パワーリフティングは、障がいのレベルではなく体重別に階級が分類されます。世界記録は107㎏超級の選手が上げた310㎏で、この重さはわかりやすく言うとマツコ・デラックスさん約2.5人分だそうです!この競技の場合は、純粋に腕の力のみで持ち上げているため相当なパワーだということがわかります。
自分事に落とし込んで考える
そうそう、あすチャレ!とは「あすへのチャレンジ!」を略した言葉なのだそうです。セミナーの最後には明日からの自分がどうなりたいかを考えて「あすチャレ!宣言」を発表することになりました。参加者は、セミナーを通して学んだり感じたりするだけではなく、自分自身がどうなりたいかまで考えさせられます。
セミナーの中で山本選手はモニター映像を使いながら、パラリンピックの歴史についてわかりやすく説明してくれます。パラリンピックが目指しているのは、共生社会の実現だと教えてくれました。正直私は各国のアスリートたちが自らの能力を最大限に発揮し、国を超えて競い合うスポーツの祭典というイメージしかなかったため、共生社会の実現という目的があるということは意外でした。
障がい者の“リアル”と疑似サポート体験
話はパラリンピックが目指す共生社会とは何か、というテーマに移ります。共生社会とはインクルーシブ社会とも言い、全員参加型の社会を目指したものです。山本選手の普段の生活での体験談や他のパラスポーツ選手たちのインタビュービデオを通して、障がい者を取り巻く日本の現状や、障がいの無い人と障がいのある人が全員参加できる社会とはどんなものなのかを学んでいきます。
「駅で困っていそうな障がいのある方を見かけたとき、どう声をかけたらいい?」
「車いすの方と出かけるとき、注意することって何?」
などの素朴な疑問にパラスポーツ選手たちが答えるビデオは、とてもわかりやすい!また、講義では座学だけではなく、障がいのある方の疑似サポート体験もあり、参加者同士で障がいのある人役とサポートをする人役に分かれて、教わったことを実行し、理解を深めていきます。一度体験をしておくことで、実生活でそういった場面に遭遇しても自然と手助けがしやすくなるなと感じました。

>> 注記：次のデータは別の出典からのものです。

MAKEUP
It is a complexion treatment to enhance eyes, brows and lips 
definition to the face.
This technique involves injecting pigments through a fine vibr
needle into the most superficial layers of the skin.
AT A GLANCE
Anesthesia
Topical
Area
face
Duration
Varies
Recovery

セミナーを通して、山本選手の言葉の多くがとても印象に残っています。
山本選手は車いすで常に生活をしているのですが、よく「車いすって大変そう」と言われると話します。しかし、彼女にとっての車いすは障がいではなくむしろ彼女を日頃助けてくれる大事なツールであり、彼女を「大変そう」にしているのは、階段や段差などのまわりの環境なのです。しかし、そんな環境の障がいも周りの人々の気遣いや心遣いで乗り越えることができます。障がいのある人を、「大変そう」と思って見ているだけでなく、少しの心遣いで「大変そう」の原因になる障がいを失くすことができると気づかされました。
山本選手は以前カナダに住んでいたことがあり、街自体は日本のバリアフリーの方が進んでいたが、カナダは一歩外に出れば周りの人が自然にコミュニケーションをとりながら助けてくれる環境だったと教えてくれました。彼女はそういった心遣いのできる人を「心のイケメン、べっぴん」と呼びます。私の『あすチャレ!宣言』は、山本選手の言葉を借りて、「こころのべっぴんになる!」に決めました。

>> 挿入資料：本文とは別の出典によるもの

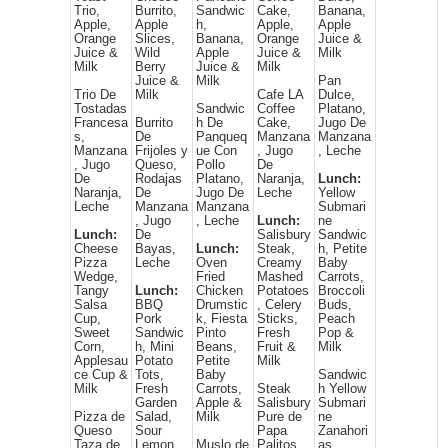
Trio,
Burrito,
Sandwic
Cake,
Banana,
Apple,
Apple
h,
Apple,
Apple
Orange
Slices,
Banana,
Orange
Juice &
Juice &
Wild
Apple
Juice &
Milk
Milk
Berry
Juice &
Milk
Juice &
Milk
Pan
Trio De
Milk
Cafe LA
Dulce,
Tostadas
Sandwic
Coffee
Platano,
Francesa
Burrito
h De
Cake,
Jugo De
s,
De
Panqueq
Manzana
Manzana
Manzana
Frijoles y
ue Con
, Jugo
, Leche
, Jugo
Queso,
Pollo
De
De
Rodajas
Platano,
Naranja,
Lunch:
Naranja,
De
Jugo De
Leche
Yellow
Leche
Manzana
Manzana
Submari
, Jugo
, Leche
Lunch:
ne
Lunch:
De
Salisbury
Sandwic
Cheese
Bayas,
Lunch:
Steak,
h, Petite
Pizza
Leche
Oven
Creamy
Baby
Wedge,
Fried
Mashed
Carrots,
Tangy
Lunch:
Chicken
Potatoes
Broccoli
Salsa
BBQ
Drumstic
, Celery
Buds,
Cup,
Pork
k, Fiesta
Sticks,
Peach
Sweet
Sandwic
Pinto
Fresh
Pop &
Corn,
h, Mini
Beans,
Fruit &
Milk
Applesau
Potato
Petite
Milk
ce Cup &
Tots,
Baby
Sandwic
Milk
Fresh
Carrots,
Steak
h Yellow
Garden
Apple &
Salisbury
Submari
Pizza de
Salad,
Milk
Pure de
ne
Queso
Sour
Papa
Zanahori
Taza de
Lemon
Muslo de
Palitos
as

「あすチャレ!Academy」を受けて、いかに普段の生活で障がいのある方々と触れ合ったり知り合ったりする機会が少ないかに気づきました。「あすチャレ!Academy」を一度受ければ、 “障がい” が障がいのある人にとってどんなものであるのか、日頃どんなことを思っているのか、困っている時にどう手助けをしたらいいのかを知ることができます。支え合うという気持ちを持ち、且つ実行できてこその「心のイケメン、べっぴん」になれます。
まずはあすチャレ!Academyに参加して、障がいについて知ることから「心のイケメン、べっぴん」に一歩近づくことを周りの友人にもお勧めしたいと思いました。